Son yıllarda dünya festivallerinde dikkat çeken ve Yeni Yunan Sineması olarak adlandırılan eğilim, komşuda krizin patlamasından önce bunalımı yansıtmaya çoktan başlamıştı. Karanlık (daha doğrusu soluk mavi) filmler, huzursuz ve baskı altında bunalmış kahramanları ve toplumları, açık politik göndermelerden çok duygularla ifade ediyordu. Aile içi şiddetle dolu ağır, karamsar filmler Köpek Dişi ile Avranas’ın Şiddet Güzeli, bu eğilimin en bilinen örnekleriydi. Güçlü duygular ve ideolojik belirsizlik Istakoz’da ana akıma iyiden iyiye teslim olmuş görünüyor.
Lanthimos, yine aile merkezinde, toplumsal baskı ve onunla çatışarak özgürleşen kahramanın trajik ve düşündürücü öyküsünü anlatıyor. Ancak bu kez, ilk İngilizce filminde, her şeye rağmen “aşk”ın kazandığı, yani esas oğlanla esas kızın ömür boyu birlikte olmasının zorunlu olduğu Hollywood tipi “izdivaç” finalde galip geliyor (en sonu belirsiz olsa da, ikinci yarı gözü yaşlı bir aşk-ı memnu). Çünkü ilk yarı herkese evlenip (üç?) çocuk yapmayı mecburi tutan bir iktidara dair politik bir kara komedi, ikinci yarı ise cinselliğin yasaklandığı bir çevrede aşık olan kahramanların acıklı hikayesi şeklinde. Bu iki yarı pek “uyumlu” bir çift de değil, üstelik. Yönetmen sistemden kaçışı ve direnişi en çok gösterdiği bu filminde çift olmayanları insan saymayan iktidarla, öpüşenlerin dudaklarını kesen direnişçileri eşitleyip, “O da... o da...” kolaycılığına kaçıveriyor. Kör olma metaforu Yunan sinemasında belki bizdeki kadar abartılmamıştır ama arabesk sinemanın şampiyonunu, hiç de tersine çevirmeden kullanmak, oldukça melodramatik. İzdivaç programlarını hatırlatışı ise ürpertici, çünkü onlardan çok daha karanlık ya da korkunç sayılmaz.

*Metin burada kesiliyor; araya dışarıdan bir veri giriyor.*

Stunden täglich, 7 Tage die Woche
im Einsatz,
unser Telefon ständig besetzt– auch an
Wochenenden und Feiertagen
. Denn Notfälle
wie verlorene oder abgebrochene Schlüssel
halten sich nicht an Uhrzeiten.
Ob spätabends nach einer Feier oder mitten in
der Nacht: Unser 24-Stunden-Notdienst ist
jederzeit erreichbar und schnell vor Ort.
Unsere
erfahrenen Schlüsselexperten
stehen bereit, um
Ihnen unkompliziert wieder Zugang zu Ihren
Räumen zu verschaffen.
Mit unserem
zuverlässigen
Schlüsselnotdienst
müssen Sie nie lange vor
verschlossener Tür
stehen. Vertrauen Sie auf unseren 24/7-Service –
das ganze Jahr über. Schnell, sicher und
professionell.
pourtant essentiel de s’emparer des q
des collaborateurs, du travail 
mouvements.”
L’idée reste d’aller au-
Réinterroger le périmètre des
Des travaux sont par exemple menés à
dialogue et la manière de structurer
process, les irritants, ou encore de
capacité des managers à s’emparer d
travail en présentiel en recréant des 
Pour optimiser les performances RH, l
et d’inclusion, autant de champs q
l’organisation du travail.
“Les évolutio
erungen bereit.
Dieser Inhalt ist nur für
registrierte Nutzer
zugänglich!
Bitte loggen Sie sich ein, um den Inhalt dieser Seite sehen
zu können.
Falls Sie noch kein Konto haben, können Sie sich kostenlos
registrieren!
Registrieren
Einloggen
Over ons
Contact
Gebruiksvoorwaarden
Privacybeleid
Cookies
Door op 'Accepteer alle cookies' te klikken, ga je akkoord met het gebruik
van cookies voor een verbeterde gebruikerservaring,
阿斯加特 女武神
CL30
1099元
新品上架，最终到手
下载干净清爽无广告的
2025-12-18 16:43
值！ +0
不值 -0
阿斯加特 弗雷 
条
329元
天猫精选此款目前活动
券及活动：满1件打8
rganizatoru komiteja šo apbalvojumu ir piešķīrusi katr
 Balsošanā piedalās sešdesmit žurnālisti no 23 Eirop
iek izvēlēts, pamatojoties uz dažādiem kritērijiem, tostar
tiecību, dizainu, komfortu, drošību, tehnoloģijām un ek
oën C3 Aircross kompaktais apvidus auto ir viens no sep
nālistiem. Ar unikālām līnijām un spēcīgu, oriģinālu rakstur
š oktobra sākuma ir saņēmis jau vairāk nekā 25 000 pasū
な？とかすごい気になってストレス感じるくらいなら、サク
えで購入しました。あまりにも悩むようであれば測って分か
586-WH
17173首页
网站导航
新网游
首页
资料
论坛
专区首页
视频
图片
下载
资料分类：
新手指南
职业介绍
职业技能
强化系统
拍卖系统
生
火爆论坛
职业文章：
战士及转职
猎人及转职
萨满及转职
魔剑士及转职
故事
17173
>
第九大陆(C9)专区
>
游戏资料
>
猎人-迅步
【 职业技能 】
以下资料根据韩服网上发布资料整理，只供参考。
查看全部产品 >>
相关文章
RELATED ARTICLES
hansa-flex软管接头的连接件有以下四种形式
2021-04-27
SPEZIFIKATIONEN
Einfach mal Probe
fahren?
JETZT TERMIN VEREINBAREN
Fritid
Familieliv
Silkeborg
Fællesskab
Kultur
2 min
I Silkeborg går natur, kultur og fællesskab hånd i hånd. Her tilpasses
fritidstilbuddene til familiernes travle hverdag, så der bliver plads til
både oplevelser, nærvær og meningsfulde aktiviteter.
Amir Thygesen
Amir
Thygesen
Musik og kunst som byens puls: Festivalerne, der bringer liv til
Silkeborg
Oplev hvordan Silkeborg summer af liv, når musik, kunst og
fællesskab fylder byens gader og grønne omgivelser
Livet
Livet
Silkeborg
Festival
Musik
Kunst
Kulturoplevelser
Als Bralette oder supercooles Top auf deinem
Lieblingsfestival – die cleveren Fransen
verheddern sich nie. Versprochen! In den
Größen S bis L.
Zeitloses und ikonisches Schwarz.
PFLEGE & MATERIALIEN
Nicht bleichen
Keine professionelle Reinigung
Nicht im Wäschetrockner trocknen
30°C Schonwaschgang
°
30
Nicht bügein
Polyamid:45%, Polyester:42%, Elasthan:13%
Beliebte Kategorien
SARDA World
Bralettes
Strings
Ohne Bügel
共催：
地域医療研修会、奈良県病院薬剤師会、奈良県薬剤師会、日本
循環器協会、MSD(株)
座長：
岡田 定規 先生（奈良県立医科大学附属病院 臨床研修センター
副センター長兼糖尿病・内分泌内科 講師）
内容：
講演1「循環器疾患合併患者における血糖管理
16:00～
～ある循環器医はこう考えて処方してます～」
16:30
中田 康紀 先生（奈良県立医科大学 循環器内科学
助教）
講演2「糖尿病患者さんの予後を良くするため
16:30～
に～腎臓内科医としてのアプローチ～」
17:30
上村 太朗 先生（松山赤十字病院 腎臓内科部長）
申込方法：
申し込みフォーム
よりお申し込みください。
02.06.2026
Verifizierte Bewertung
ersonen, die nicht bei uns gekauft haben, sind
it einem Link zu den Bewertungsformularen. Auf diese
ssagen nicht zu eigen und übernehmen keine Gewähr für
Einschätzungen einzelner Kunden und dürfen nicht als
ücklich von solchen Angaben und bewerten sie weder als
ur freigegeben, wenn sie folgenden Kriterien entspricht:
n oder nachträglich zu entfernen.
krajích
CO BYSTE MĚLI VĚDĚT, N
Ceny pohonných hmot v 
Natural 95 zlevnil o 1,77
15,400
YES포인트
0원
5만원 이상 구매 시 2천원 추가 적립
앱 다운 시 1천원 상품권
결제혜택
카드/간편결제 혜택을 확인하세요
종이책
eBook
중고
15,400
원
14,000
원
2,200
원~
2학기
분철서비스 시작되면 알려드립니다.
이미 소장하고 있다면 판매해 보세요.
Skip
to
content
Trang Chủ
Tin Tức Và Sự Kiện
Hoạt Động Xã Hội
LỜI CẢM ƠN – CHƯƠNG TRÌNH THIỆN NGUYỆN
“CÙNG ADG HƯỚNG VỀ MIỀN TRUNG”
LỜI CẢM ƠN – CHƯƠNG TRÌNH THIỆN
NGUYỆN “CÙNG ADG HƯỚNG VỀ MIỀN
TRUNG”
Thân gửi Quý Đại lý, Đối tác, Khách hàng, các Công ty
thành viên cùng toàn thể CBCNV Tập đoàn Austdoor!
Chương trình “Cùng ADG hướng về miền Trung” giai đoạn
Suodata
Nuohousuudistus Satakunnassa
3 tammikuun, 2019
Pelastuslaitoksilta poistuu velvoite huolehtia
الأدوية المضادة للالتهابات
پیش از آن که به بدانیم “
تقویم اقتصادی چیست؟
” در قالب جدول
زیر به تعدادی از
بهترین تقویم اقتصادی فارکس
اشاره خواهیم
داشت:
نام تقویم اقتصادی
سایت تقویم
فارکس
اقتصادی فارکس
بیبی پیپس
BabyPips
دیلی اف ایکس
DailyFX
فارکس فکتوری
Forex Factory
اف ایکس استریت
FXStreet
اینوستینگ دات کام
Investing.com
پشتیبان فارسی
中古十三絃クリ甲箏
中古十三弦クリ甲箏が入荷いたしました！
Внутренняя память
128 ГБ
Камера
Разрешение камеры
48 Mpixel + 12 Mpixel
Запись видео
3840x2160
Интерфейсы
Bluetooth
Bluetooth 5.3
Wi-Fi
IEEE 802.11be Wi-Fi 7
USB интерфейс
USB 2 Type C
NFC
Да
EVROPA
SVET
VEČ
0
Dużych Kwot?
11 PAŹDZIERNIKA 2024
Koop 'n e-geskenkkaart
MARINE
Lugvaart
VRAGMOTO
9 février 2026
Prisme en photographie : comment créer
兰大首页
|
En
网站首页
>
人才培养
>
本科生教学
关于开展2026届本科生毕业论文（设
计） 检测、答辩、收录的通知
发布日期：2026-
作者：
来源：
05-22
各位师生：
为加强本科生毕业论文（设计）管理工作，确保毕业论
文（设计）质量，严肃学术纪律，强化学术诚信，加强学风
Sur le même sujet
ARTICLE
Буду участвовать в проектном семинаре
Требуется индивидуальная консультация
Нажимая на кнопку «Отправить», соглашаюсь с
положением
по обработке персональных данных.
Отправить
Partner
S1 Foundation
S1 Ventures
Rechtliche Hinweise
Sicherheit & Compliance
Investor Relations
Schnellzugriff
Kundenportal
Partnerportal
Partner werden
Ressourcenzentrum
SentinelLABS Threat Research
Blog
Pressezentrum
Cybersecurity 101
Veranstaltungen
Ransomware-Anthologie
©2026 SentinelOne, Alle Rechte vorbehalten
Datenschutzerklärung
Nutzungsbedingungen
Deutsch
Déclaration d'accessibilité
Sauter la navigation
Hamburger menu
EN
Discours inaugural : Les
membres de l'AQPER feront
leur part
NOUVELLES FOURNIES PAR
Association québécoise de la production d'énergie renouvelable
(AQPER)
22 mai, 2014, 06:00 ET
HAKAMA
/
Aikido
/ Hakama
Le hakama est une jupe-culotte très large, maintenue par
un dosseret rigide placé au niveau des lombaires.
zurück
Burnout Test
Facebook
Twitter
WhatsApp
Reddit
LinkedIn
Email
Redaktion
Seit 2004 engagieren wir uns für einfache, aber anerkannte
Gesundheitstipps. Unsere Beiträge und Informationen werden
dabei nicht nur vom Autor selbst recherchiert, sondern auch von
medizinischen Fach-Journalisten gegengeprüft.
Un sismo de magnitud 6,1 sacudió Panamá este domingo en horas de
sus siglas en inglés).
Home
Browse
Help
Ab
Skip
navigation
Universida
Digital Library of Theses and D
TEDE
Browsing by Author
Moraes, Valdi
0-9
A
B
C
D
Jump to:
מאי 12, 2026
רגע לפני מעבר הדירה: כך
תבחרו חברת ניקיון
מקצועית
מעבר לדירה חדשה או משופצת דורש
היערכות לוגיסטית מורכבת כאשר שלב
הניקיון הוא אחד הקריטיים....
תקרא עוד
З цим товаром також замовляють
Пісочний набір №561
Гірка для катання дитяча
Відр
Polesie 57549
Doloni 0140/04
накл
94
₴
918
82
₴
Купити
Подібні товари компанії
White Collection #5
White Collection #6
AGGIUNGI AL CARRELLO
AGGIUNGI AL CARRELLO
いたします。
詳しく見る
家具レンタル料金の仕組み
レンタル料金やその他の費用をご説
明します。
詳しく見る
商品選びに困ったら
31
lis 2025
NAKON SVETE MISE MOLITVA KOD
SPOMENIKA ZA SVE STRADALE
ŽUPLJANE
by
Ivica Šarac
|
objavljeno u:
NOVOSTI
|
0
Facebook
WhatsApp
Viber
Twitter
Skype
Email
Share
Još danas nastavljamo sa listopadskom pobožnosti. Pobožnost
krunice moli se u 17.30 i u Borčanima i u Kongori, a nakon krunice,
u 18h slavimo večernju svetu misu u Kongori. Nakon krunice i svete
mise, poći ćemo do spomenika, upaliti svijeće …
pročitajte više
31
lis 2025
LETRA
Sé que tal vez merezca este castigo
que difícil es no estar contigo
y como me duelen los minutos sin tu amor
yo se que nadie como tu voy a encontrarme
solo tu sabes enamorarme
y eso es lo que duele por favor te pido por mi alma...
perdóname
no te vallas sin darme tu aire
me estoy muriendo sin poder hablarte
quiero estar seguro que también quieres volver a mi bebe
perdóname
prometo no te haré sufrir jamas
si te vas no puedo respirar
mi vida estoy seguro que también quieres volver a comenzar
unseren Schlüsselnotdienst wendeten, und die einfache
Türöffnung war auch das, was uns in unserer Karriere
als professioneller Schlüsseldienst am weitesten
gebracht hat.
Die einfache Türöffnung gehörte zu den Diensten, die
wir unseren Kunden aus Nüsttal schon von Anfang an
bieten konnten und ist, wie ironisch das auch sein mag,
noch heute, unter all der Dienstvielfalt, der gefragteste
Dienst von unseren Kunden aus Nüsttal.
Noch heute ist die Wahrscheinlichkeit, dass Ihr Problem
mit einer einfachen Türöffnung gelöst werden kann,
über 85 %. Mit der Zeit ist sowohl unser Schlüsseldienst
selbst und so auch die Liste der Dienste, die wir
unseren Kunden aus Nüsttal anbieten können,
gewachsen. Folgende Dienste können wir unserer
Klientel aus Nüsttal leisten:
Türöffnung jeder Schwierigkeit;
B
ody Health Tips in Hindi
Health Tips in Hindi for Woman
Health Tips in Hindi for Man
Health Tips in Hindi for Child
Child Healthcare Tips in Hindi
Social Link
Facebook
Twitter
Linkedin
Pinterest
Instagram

Filmde ıstakoz sohbetinin geçtiği yerde, otel yöneticisi çoğunluğun köpek gibi sıradan hayvanları seçmesinden yakınıp, ıstakoz fikrinin orijinalliğini övüyor. Köpeklerin gücüne gitmesin, kendi benzetmesiyle, film sonunda köpeğe dönüşmeyi seçiyor.